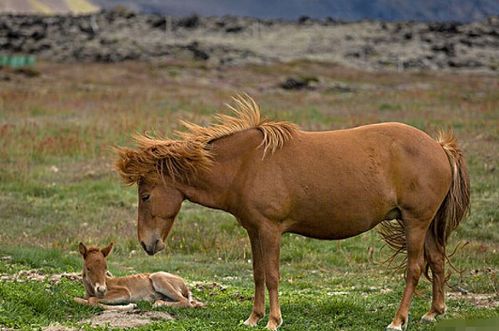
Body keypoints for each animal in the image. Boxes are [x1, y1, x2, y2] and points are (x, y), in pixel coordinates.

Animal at [74, 244, 203, 312]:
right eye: (88, 267)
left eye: (106, 267)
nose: (101, 289)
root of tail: (184, 285)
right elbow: (78, 299)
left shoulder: (124, 292)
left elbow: (92, 300)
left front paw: (131, 305)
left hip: (158, 277)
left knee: (186, 302)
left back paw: (157, 304)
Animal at [115, 94, 470, 330]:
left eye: (145, 195)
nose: (148, 243)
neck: (244, 165)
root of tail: (439, 147)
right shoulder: (254, 230)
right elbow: (258, 273)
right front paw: (253, 318)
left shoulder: (271, 230)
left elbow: (272, 275)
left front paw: (273, 320)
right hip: (424, 224)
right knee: (437, 261)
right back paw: (433, 312)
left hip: (415, 221)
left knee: (415, 268)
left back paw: (399, 320)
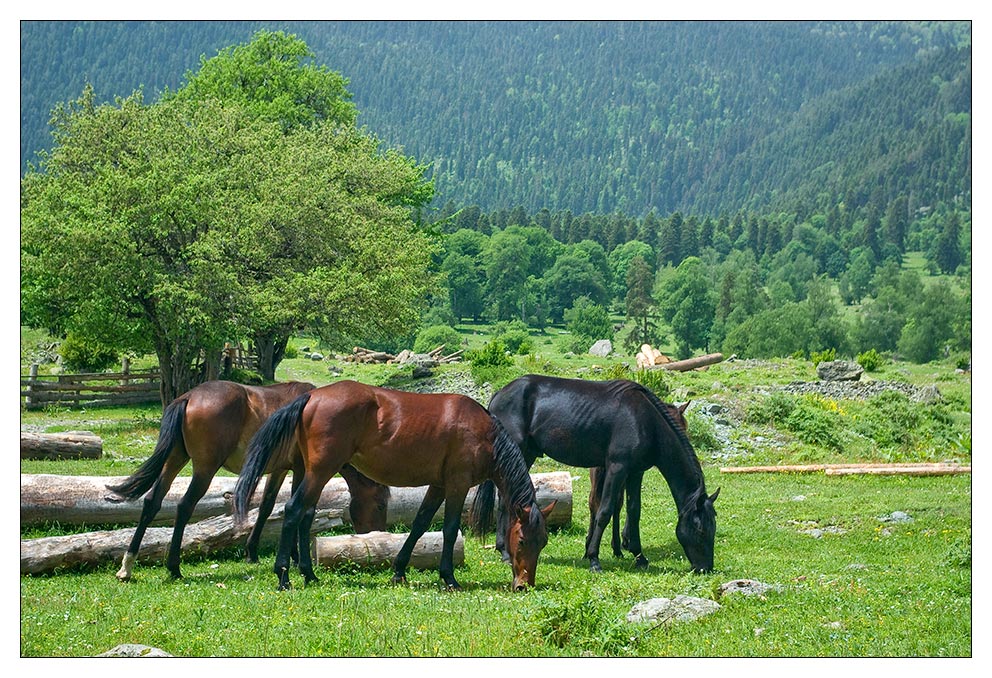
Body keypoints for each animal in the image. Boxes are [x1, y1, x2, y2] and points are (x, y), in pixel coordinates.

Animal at [106, 382, 390, 584]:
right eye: (380, 505)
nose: (376, 534)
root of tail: (188, 397)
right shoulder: (302, 470)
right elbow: (300, 510)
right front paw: (297, 561)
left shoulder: (279, 471)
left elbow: (267, 507)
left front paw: (255, 552)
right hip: (204, 469)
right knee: (184, 506)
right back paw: (174, 567)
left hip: (175, 459)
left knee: (152, 502)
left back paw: (127, 566)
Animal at [235, 382, 556, 596]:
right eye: (523, 541)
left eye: (543, 543)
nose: (524, 585)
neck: (484, 433)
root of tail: (312, 395)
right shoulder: (457, 485)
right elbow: (449, 529)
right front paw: (449, 578)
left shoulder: (438, 485)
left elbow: (420, 525)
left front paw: (399, 571)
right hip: (320, 471)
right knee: (293, 511)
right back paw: (284, 576)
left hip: (311, 472)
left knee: (305, 514)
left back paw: (309, 574)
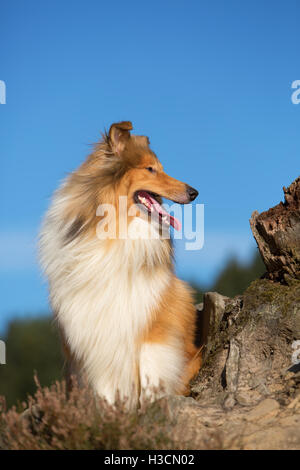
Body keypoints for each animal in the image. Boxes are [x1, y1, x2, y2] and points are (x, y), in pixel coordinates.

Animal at [39, 121, 202, 408]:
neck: (116, 228)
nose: (194, 192)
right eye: (150, 169)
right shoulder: (91, 334)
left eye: (159, 167)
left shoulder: (154, 320)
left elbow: (151, 372)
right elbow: (104, 385)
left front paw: (150, 406)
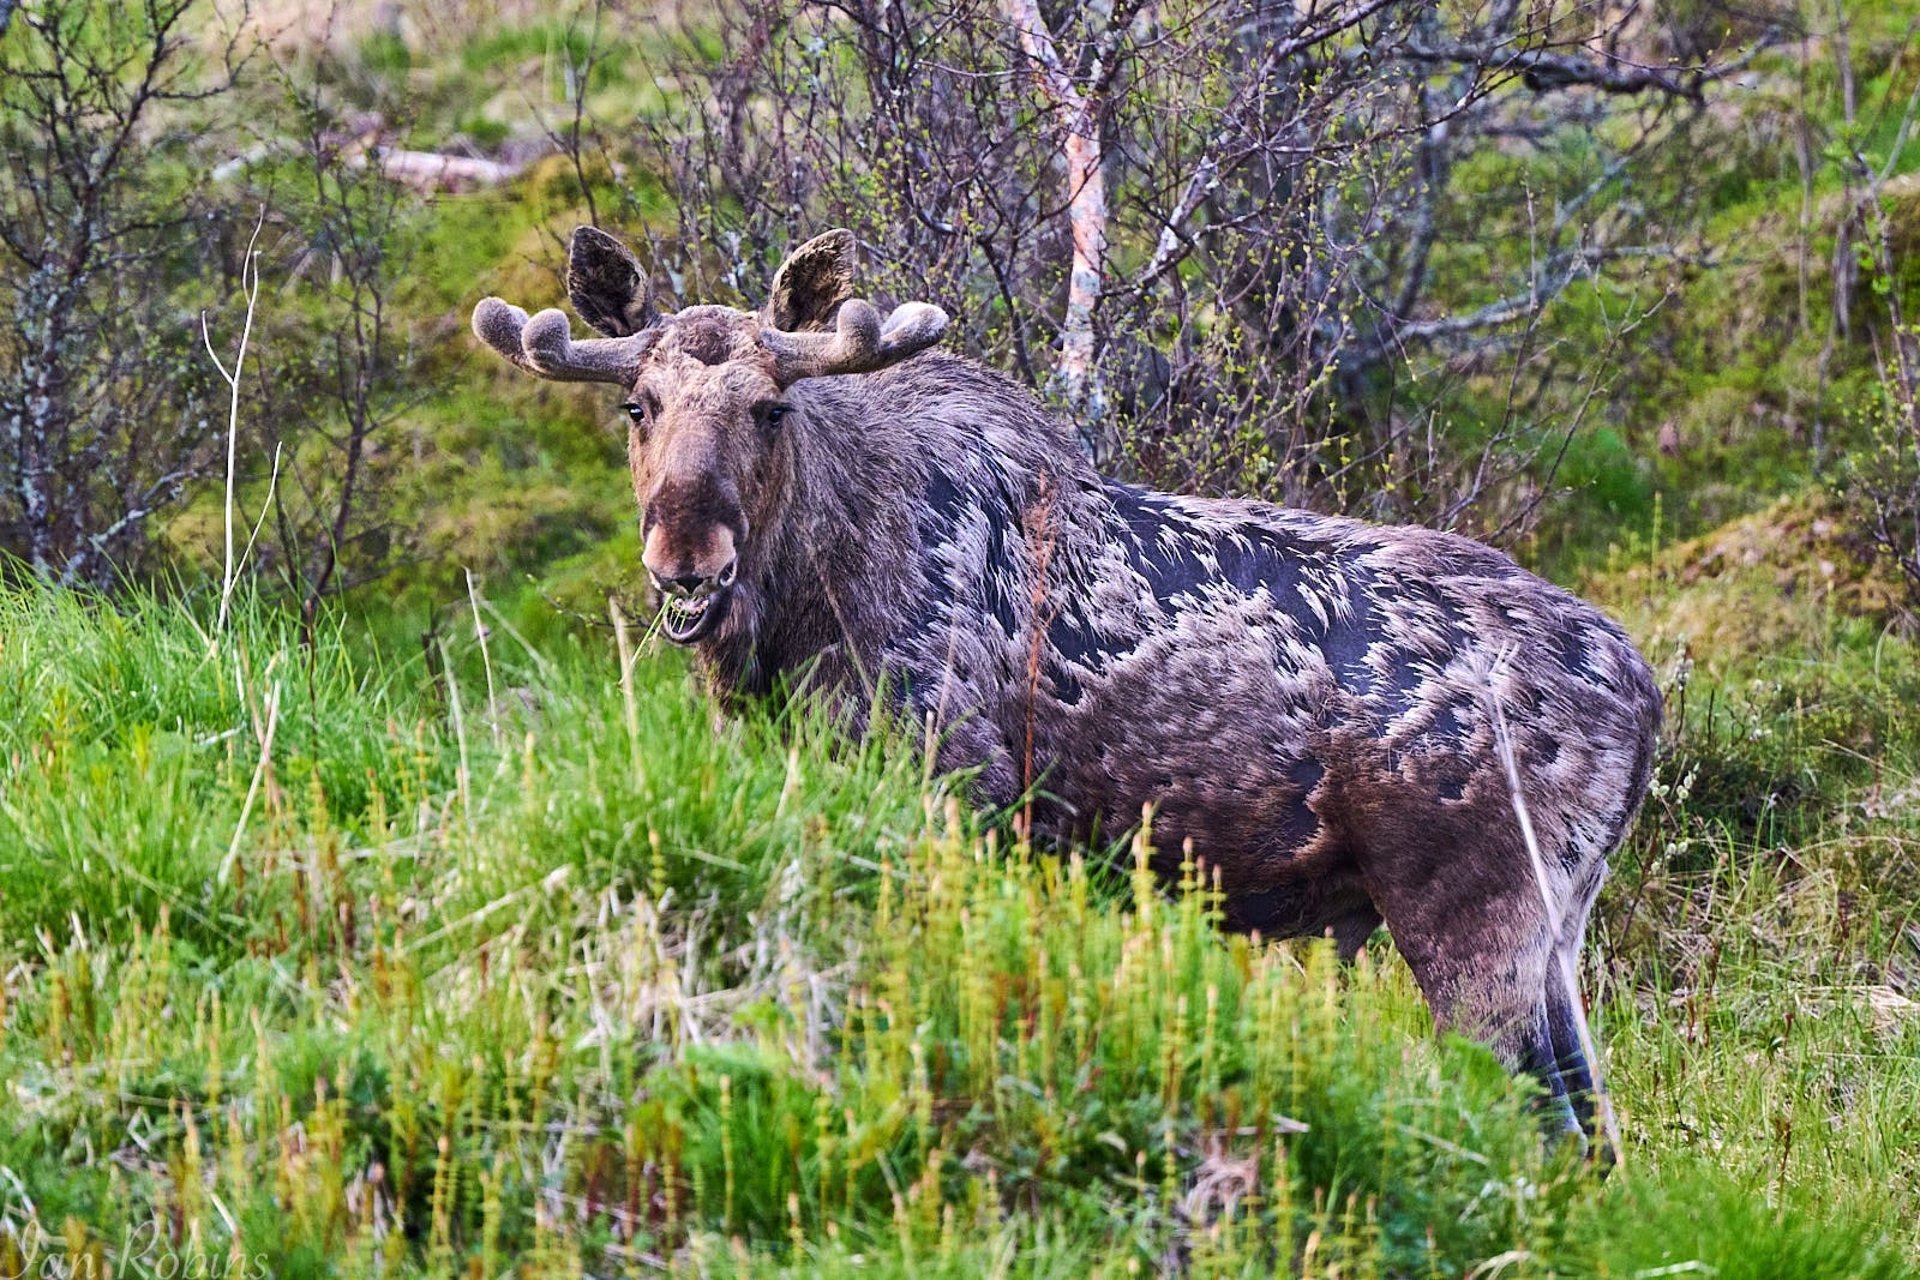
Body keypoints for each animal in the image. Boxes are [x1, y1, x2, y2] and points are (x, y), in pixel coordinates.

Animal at [476, 225, 1666, 1136]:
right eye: (637, 406)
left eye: (771, 407)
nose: (688, 558)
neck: (800, 618)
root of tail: (1647, 694)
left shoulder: (952, 788)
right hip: (1552, 932)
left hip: (1478, 917)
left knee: (1558, 1128)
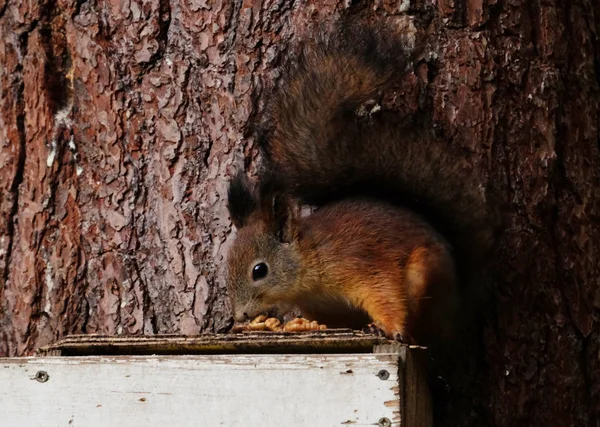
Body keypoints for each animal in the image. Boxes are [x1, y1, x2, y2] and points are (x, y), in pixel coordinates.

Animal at [223, 20, 494, 348]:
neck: (310, 259)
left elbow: (385, 292)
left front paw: (388, 327)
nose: (239, 316)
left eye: (259, 270)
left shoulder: (359, 263)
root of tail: (458, 311)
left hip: (425, 273)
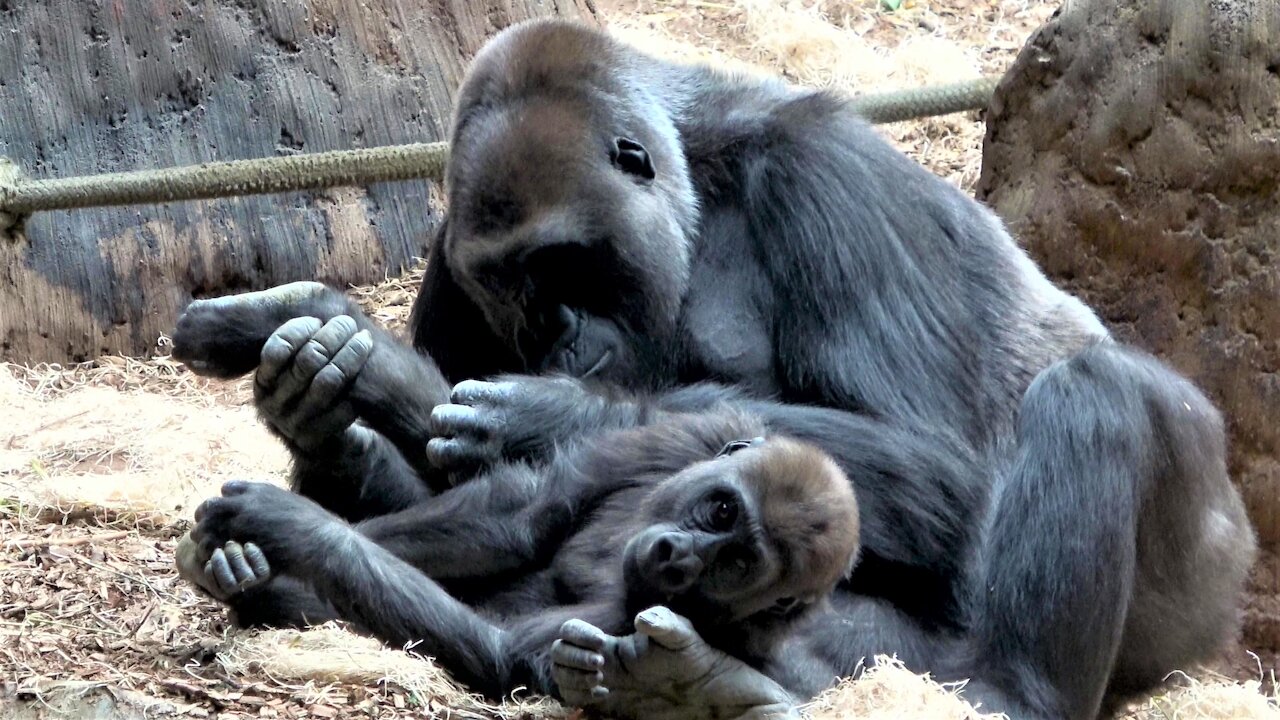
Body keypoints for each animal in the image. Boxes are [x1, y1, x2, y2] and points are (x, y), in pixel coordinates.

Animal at [180, 404, 860, 712]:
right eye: (721, 512)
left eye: (738, 566)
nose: (676, 554)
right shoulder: (696, 432)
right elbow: (524, 516)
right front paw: (229, 554)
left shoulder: (669, 626)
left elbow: (507, 652)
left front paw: (295, 526)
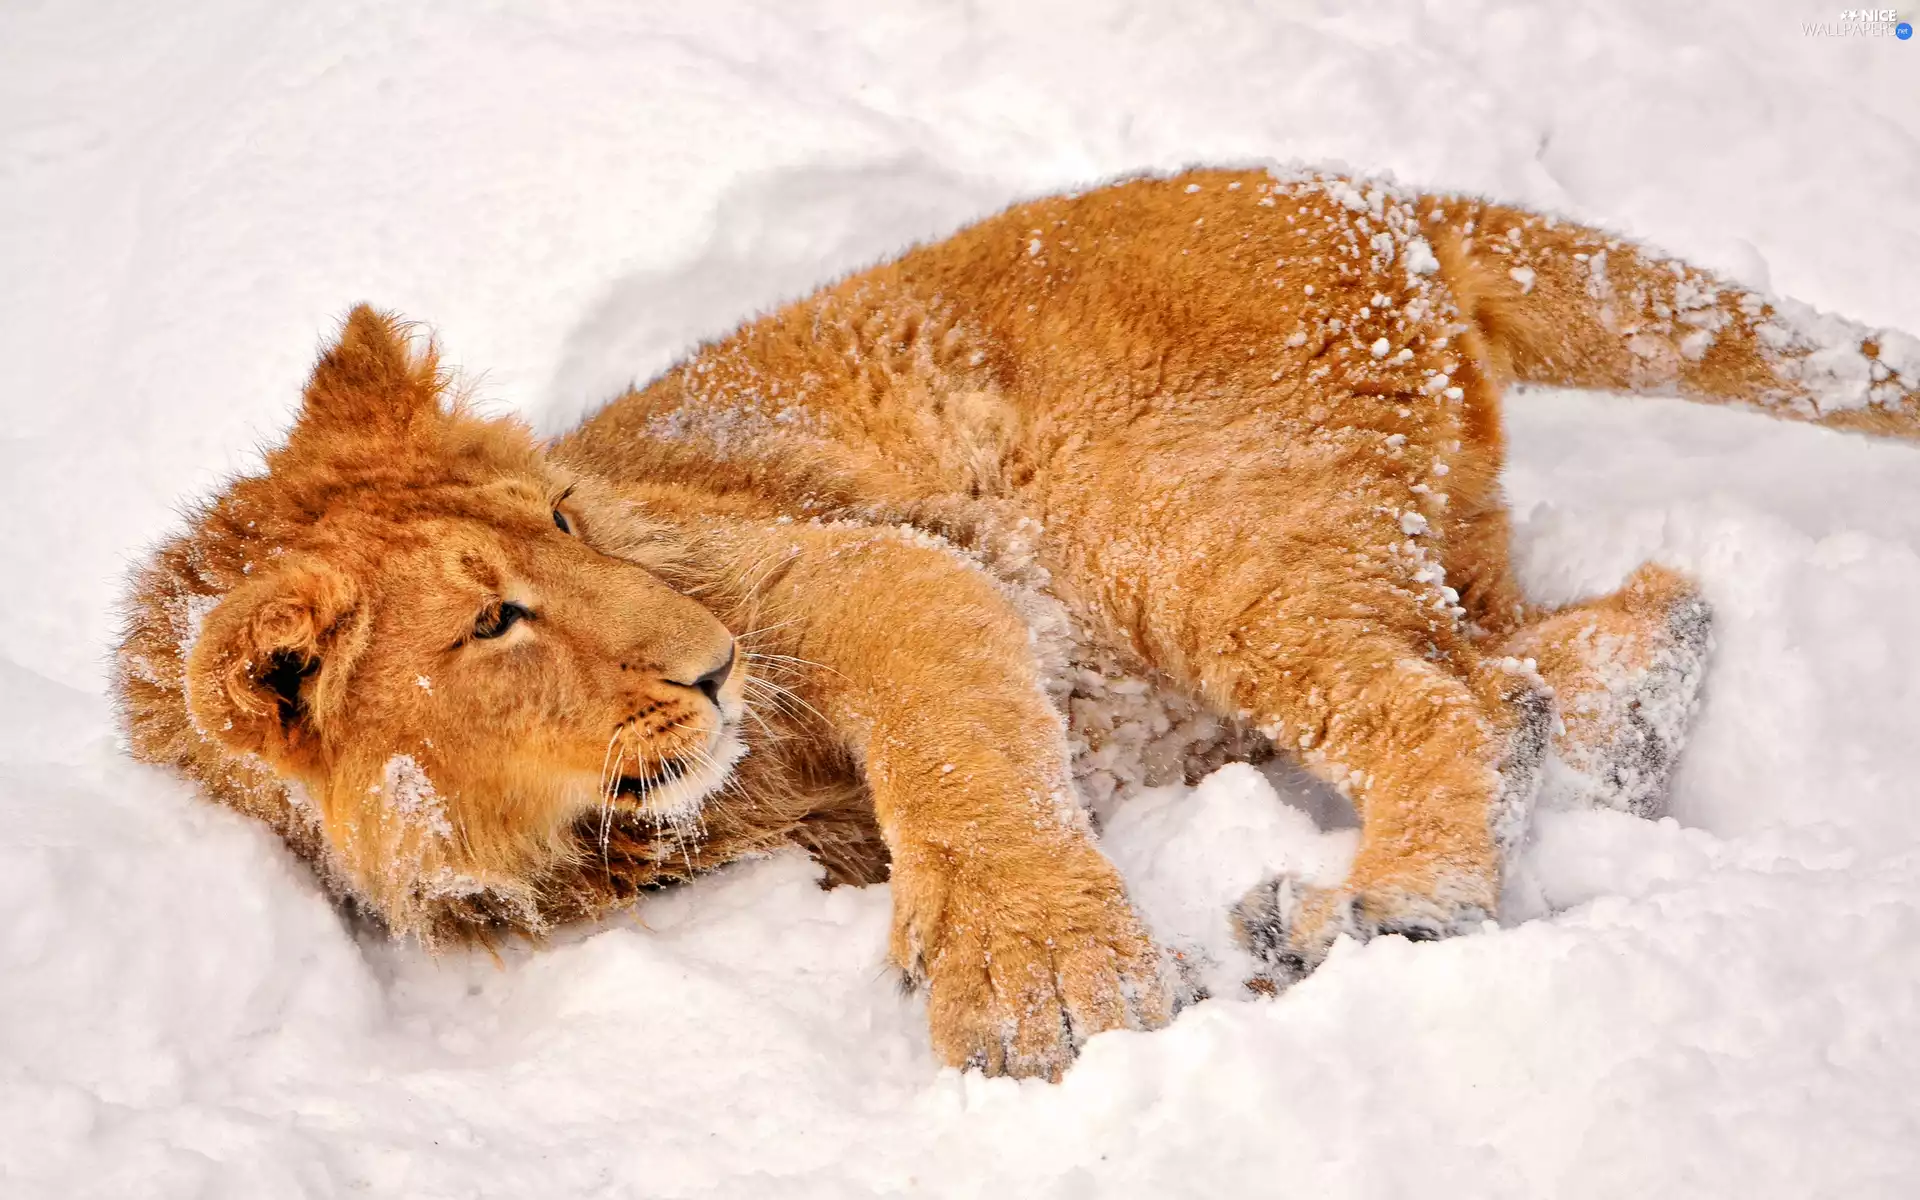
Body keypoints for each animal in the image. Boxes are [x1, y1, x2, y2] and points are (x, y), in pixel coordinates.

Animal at [115, 167, 1920, 1079]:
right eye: (494, 623)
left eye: (564, 526)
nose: (709, 663)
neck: (573, 839)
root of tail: (1361, 189)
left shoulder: (847, 571)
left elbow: (956, 753)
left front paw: (1045, 984)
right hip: (1396, 536)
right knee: (1584, 643)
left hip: (1182, 524)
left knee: (1451, 704)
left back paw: (1384, 911)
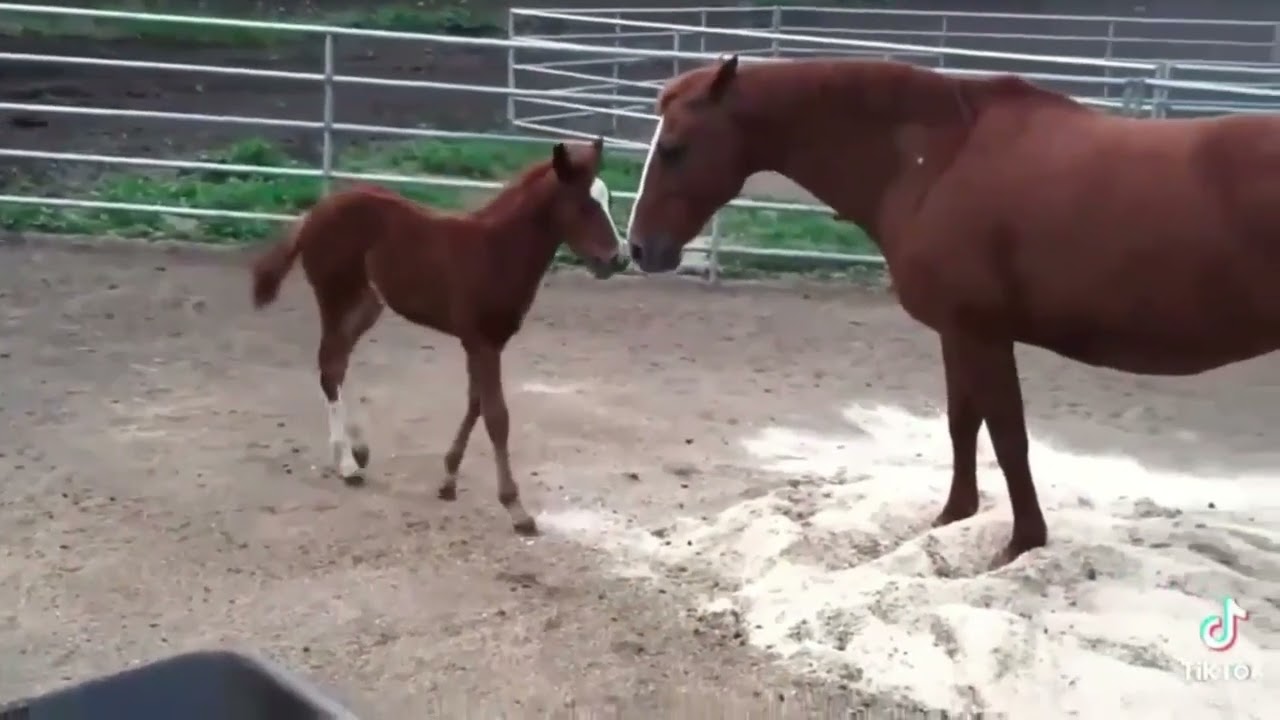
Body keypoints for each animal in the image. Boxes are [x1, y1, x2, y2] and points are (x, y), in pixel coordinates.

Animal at [250, 137, 627, 536]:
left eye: (608, 200)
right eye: (585, 205)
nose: (619, 259)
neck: (497, 250)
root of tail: (314, 212)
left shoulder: (483, 343)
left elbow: (475, 404)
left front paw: (448, 480)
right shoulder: (483, 343)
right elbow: (497, 417)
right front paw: (516, 508)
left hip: (366, 306)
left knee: (337, 364)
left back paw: (358, 451)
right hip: (335, 297)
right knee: (329, 365)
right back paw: (347, 464)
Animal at [625, 54, 1280, 567]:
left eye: (675, 149)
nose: (638, 248)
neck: (935, 159)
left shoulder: (982, 334)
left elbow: (1009, 436)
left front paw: (1021, 543)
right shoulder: (956, 331)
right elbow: (963, 424)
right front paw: (954, 515)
____________________
- [PROMPT]:
Taking the material above one line at a time, count the lines that include "root" as a word or string, and give only that number.

- [PROBLEM SOLUTION]:
8